Task 1. Assume you are dealing with a 32 bit microprocessor that accesses memory in words (i.e. 32 bits) at a time, while memory is addressed bytewise. You should store strings in memory in an aligned way. You should use as little memory as possible without becoming unaligned.

• Sketch the memory of the specified machine, with the string "S" stored starting at an address above or equal to 2012 (decimal).
• Sketch the memory of the specified machine, with the string "S" stored starting at an address above or equal to 2013 (decimal).
• Sketch the memory of the specified machine, with the strings "Sunshine", "Rainy", "Joy", and "Pain", stored starting at an address above or equal to 2012 (decimal).
• Sketch the memory of the specified machine, with the strings "Sunshine", "Rainy", "Joy", and "Pain", stored starting at an address above or equal to 2013 (decimal).

Task 2. Download and install the RARS RISC-V simulator and familiarise yourself with using RARS.

Task 3. Familiarise yourself with the RISC-V processor and assembler language. Here are some links you may find helpful (no need to read all).

• Short RISC-V Assembler Reference.
• Advanced material (going way beyond what's needed in our course):
  • RISC-V homepage.
  • RISC-V GitHub.
  • The RISC-V Instruction Set Manual.
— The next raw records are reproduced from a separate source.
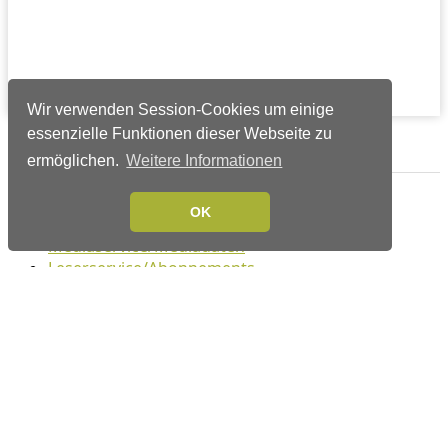
Wir verwenden Session-Cookies um einige
essenzielle Funktionen dieser Webseite zu
Verlags-Service
ermöglichen.
Weitere Informationen
Impressum
OK
Datenschutzerklärung
Mediaservice/Mediadaten
Leserservice/Abonnements
Mediaservice-Login
Ihr ePaper-Abonnement
Folgen Sie uns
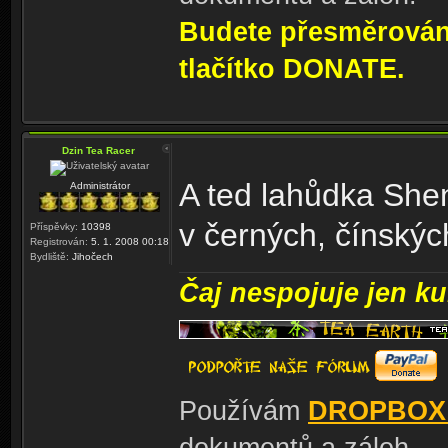
Budete přesměrování
tlačítko DONATE.
Dzin Tea Racer
A ted lahůdka She
Administrátor
v černých, čínskýc
Příspěvky:
10398
Registrován:
5. 1. 2008 00:18
Bydliště:
Jihočech
Čaj nespojuje jen kul
Používám
DROPBOX
dokumentů a záloh.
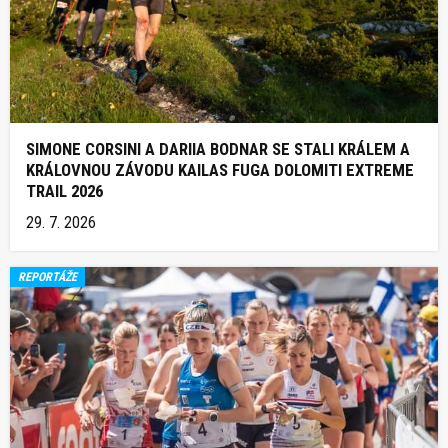
SIMONE CORSINI A DARIIA BODNAR SE STALI KRÁLEM A
KRÁLOVNOU ZÁVODU KAILAS FUGA DOLOMITI EXTREME
TRAIL 2026
29. 7. 2026
REPORTÁŽE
Don't worry, you don't have to study this in detail, but might be useful if you want to look up fine points.

Task 4. Write the following programs in RISC-V assembler language.

• A program that counts the content of register t1 down to 0 and then terminates.
• A program that counts the content of a memory cell down to 0 and then terminates. They following (pseudo) commands might be useful:
  • The (pseudo) command la reg mem loads the label mem into the register reg.
  • The (pseudo) command sw reg1 mem reg2 stores the content of reg1 in the memory cell addressed by the label mem, using reg2 as temporary.
• A program that copies 100 Bytes from one region of memory to another.
• A program that copies N words from the memory region starting at A to the memory region starting at B. Note that the source and target regions may overlap, or incrementing a register may lead to wrapping of the register back to 0. Is that a problem for your program?
• Write a program that computes (2+3)*4 and leaves the result on top of the stack (remember that the stack pointer should always point to the first free memory cell that's above the top of the stack, if the stack grows downwards).
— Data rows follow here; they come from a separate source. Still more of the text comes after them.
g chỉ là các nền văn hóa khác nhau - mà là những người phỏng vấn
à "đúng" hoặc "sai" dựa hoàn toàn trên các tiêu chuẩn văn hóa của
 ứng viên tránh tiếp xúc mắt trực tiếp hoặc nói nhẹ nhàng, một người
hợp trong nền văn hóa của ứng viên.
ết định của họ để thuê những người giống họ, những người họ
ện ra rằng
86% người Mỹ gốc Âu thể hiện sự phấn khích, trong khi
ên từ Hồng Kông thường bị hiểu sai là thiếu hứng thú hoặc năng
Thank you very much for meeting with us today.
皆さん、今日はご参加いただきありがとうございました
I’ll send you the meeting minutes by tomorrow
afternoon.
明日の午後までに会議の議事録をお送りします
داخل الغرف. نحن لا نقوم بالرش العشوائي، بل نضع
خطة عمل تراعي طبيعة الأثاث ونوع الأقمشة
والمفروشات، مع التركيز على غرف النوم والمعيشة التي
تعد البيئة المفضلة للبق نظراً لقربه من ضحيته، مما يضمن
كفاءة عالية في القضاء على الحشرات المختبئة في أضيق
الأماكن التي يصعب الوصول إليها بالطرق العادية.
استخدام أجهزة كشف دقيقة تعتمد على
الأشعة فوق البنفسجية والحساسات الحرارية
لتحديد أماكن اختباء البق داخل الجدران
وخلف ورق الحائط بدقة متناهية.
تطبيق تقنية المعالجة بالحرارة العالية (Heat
I recommend that you try out your RISC-V programs in RARS (step mode) and observe how the execution changes registers and memory.
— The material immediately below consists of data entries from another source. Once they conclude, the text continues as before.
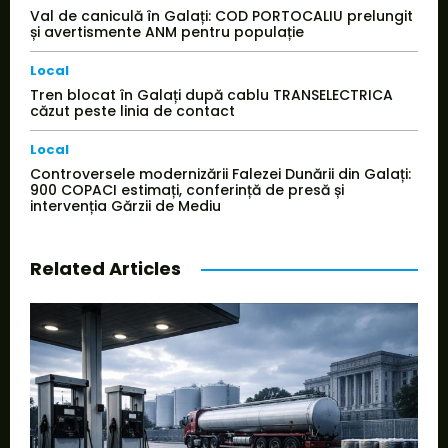
Val de caniculă în Galați: COD PORTOCALIU prelungit
și avertismente ANM pentru populație
Local
Tren blocat în Galați după cablu TRANSELECTRICA
căzut peste linia de contact
Local
Controversele modernizării Falezei Dunării din Galați:
900 COPACI estimați, conferință de presă și
intervenția Gărzii de Mediu
Related Articles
Task 5. You were asked in last week's tutorial how to simulate an accumulator machine on a register machine. The RISC-V assembly language does not contain push and pop operations. RISC-V also does not allow binary operations (e.g. addition and comparison) to fetch arguments from the stack. How can we simulate an accumulator machine in RISC-V? Does the simulation work for the register machines with limited registers we saw in lecture 8 (see here)?

Recall that we discussed a two-phase strategy for register machines with limited registers (see here). Is this strategy still working if you simulate accumulator machines in a register machine with limited registers? How?